--- START ---

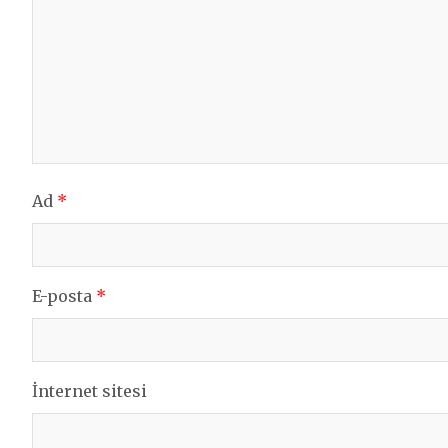
Ad
*
E-posta
*
İnternet sitesi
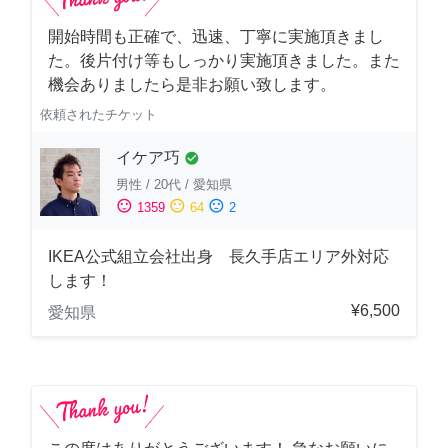
開始時間も正確で、迅速、丁寧に実施頂きまし
た。後片付け等もしっかり実施頂きました。また
機会ありましたら是非お願い致します。
依頼されたチケット
イケア巧
check_circle
男性
/
20代
/
愛知県
sentiment_satisfied
sentiment_neutral
sentiment_dissatisfied
1359
64
2
IKEA公式組立会社出身 長久手店エリア外対応
します！
¥6,500
愛知県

--- END ---

### Try it
Since the pictures are not wanted, copy only the text of the records above, exactly.

### Response area
Ad
*
E-posta
*
İnternet sitesi
開始時間も正確で、迅速、丁寧に実施頂きまし
た。後片付け等もしっかり実施頂きました。また
機会ありましたら是非お願い致します。
依頼されたチケット
イケア巧
check_circle
男性
/
20代
/
愛知県
sentiment_satisfied
sentiment_neutral
sentiment_dissatisfied
1359
64
2
IKEA公式組立会社出身 長久手店エリア外対応
します！
¥6,500
愛知県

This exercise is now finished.